Alaska’s seafood industry has invested in the search for new uses of pollock byproducts and the development of a seafood processing quality-control training program. The work will be done at the University of Alaska Fairbanks’ Kodiak Seafood and Marine Science Center, the state’s only research processing plant.
Faculty at KSMSC will receive more than $350,000 from the Pollock Conservation Cooperative Research Center, a consortium of fishing companies that operate pollock catcher-processors in the Bering Sea and Aleutian Islands.
The byproducts research includes examining the feasibility of making pet treats from pollock skins and studying the nutritional and shelf life of pollock byproducts such as heads, bones, offal and skin. The two new research projects join ongoing projects seeking a natural additive to preserve fishmeal freshness. UAF seafood chemist Alex Oliveira and seafood scientist Brennan Smith at KSMSC are conducting the pollock research.
“Using byproducts is important to obtaining maximum value of the fish.” said Stephanie Madsen, executive director of the At-Sea Processors, whose members participate in the PCCRC. “Full use of the fish is good economics and good stewardship. We are happy to be able to invest in valuable research for our industry’s product value.”
Additionally, Icicle Seafoods is investing $40,000 with the University of Alaska Fairbanks and the Alaska Sea Grant Marine Advisory Program to develop a seafood processing quality control training program. Ten training modules will be developed by Oliveira, Smith and microbiologist Brian Himelbloom.
Once developed, the course will provide training in the technical details of managing quality control for seafood products.

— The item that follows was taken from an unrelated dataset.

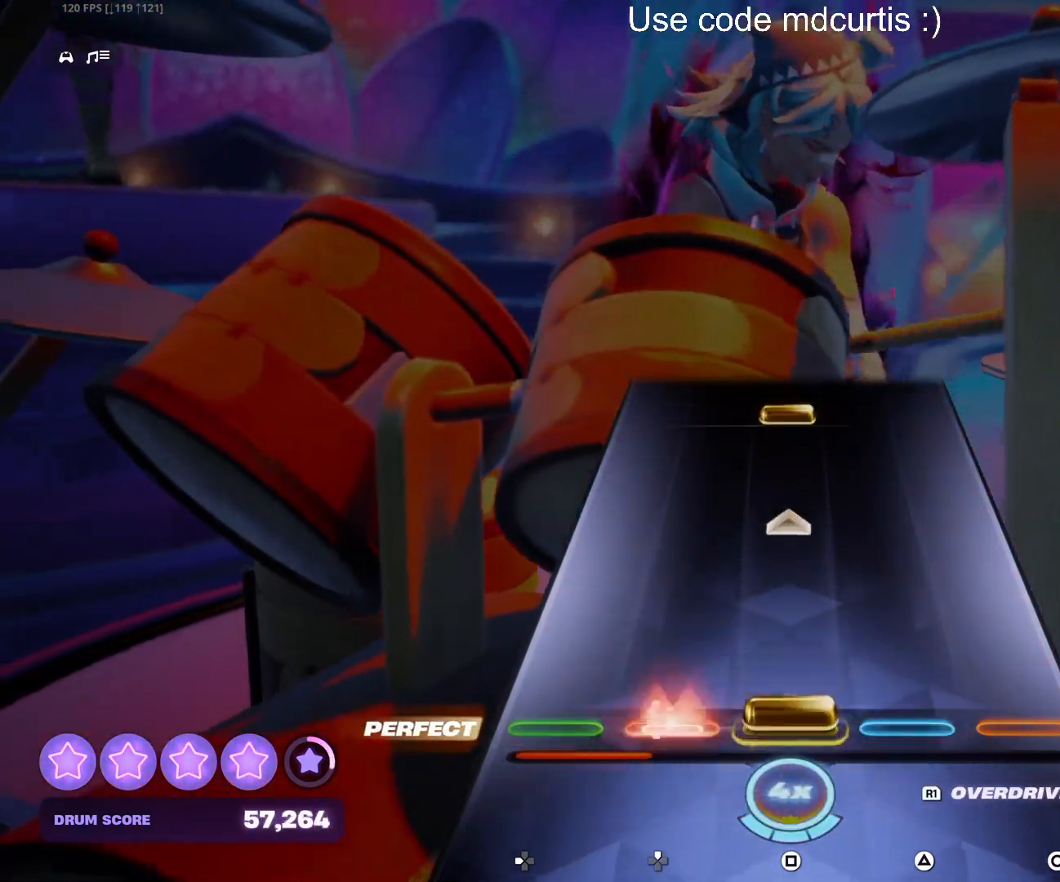
{"buttons": ["SQUARE"], "events": [[183, "DPAD_UP", "up"], [200, "SQUARE", "up"], [417, "SQUARE", "down"]]}
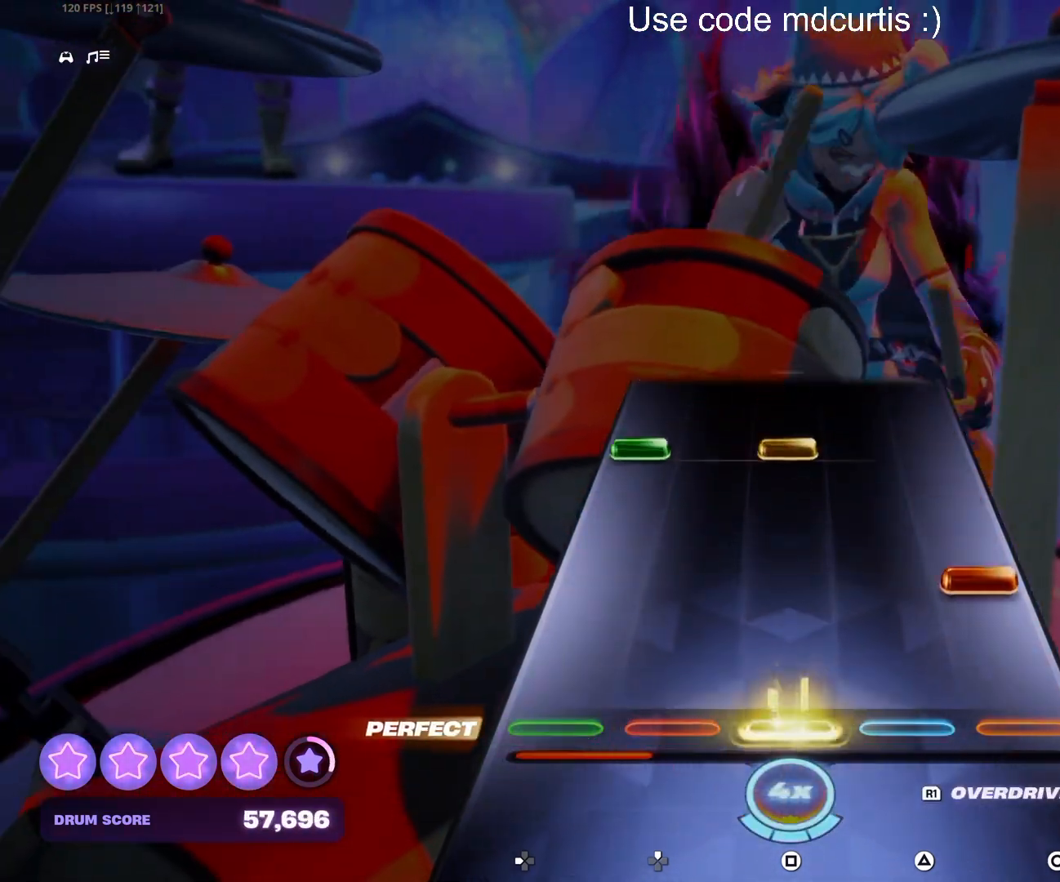
{"buttons": ["R1"], "events": [[33, "SQUARE", "up"], [117, "CIRCLE", "down"], [217, "CIRCLE", "up"], [350, "R1", "down"]]}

“High quality seafood is our priority, … this series of trainings are a way to develop our workforce to ensure more Alaskans are qualified for these jobs and people currently employed in the industry have an opportunity to advance their careers,” said Icicle Seafoods’ CEO Amy Humphreys.
The first of the quality-control trainings will be offered in Kodiak in November, followed by a series of training modules offered in at least two Alaska ports before salmon season.
PCCRC has invested more than $13 million in seafood research since 2000. Icicle Seafoods has contributed $1.7 million to support University of Alaska programs since 2007. The UAF Kodiak Seafood and Marine Science Center is a hub of applied research in seafood science, marine mammals and harmful algal blooms.